• _Source text_:
=== Section Start ===
For competitors, the bar has been raised: any viable entrant must now demonstrate comparable end-to-end neural control, multi-hour autonomy, and data-efficient generalization rather than relying on classical robotics pipelines or narrow task specialization. Figure’s trajectory shows that closing the loop between high-quality human data, hierarchical VLAs, and purpose-built hardware can compress years of traditional robotics progress into months of iteration.
Recent Findings Supplement (May 2026)
Figure AI has shifted to fully in-house Helix models post-OpenAI partnership, with Helix 02 (January 2026) introducing a three-tier neural hierarchy for end-to-end whole-body control.[1]
This replaces modular controllers with a unified pixels-to-torque system, enabling longer autonomous tasks on Figure 03 hardware.
- Helix 02 adds System 0 (S0): a 10M-parameter network running at 1 kHz that learns balance, contact, and coordination from >1,000 hours of retargeted human motion data via simulation-trained reinforcement learning.[1]
- System 1 (S1) runs at 200 Hz as a visuomotor policy linking all sensors (head/palm cameras, fingertip tactile, proprioception) to 35+ joint actuators.[1]
- System 2 (S2) handles slower semantic reasoning and goal sequencing at 7–9 Hz.[2]
- New Figure 03 sensors (palm cameras for occluded views, fingertip force sensing down to 3 g) unlock dexterity like unscrewing caps, extracting pills, or precise syringe dispensing.[1]
This architecture means Figure no longer needs external language models for core control; all behaviors emerge from a single learned policy stack. Competitors relying on separate locomotion/manipulation stacks or heavy teleoperation face integration friction that Figure sidesteps through unified training.
=== Section End ===
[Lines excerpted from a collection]
=== Section Start ===
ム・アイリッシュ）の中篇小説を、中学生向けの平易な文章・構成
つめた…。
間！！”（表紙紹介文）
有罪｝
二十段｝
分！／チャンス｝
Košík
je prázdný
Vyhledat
=== Section End ===
=== Section Start ===
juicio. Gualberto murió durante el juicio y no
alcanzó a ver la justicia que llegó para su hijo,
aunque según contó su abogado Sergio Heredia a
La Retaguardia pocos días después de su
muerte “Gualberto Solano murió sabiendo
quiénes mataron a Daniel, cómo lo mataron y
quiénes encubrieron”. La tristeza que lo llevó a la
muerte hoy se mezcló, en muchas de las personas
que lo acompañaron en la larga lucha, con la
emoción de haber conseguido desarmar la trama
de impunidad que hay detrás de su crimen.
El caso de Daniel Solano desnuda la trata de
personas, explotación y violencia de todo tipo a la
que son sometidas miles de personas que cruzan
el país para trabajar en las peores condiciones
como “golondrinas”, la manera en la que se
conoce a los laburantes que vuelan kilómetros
=== Section End ===
=== Section Start ===
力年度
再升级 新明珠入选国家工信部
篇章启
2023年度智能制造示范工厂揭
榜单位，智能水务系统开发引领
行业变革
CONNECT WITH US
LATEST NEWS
=== Section End ===
• _Work instructions_: According to the text on Figure AI's Helix models, how many parameters does System 0 have? These lines have no connection to the text on Figure AI's Helix models.

• _Your response_: System 0 is a 10M-parameter network.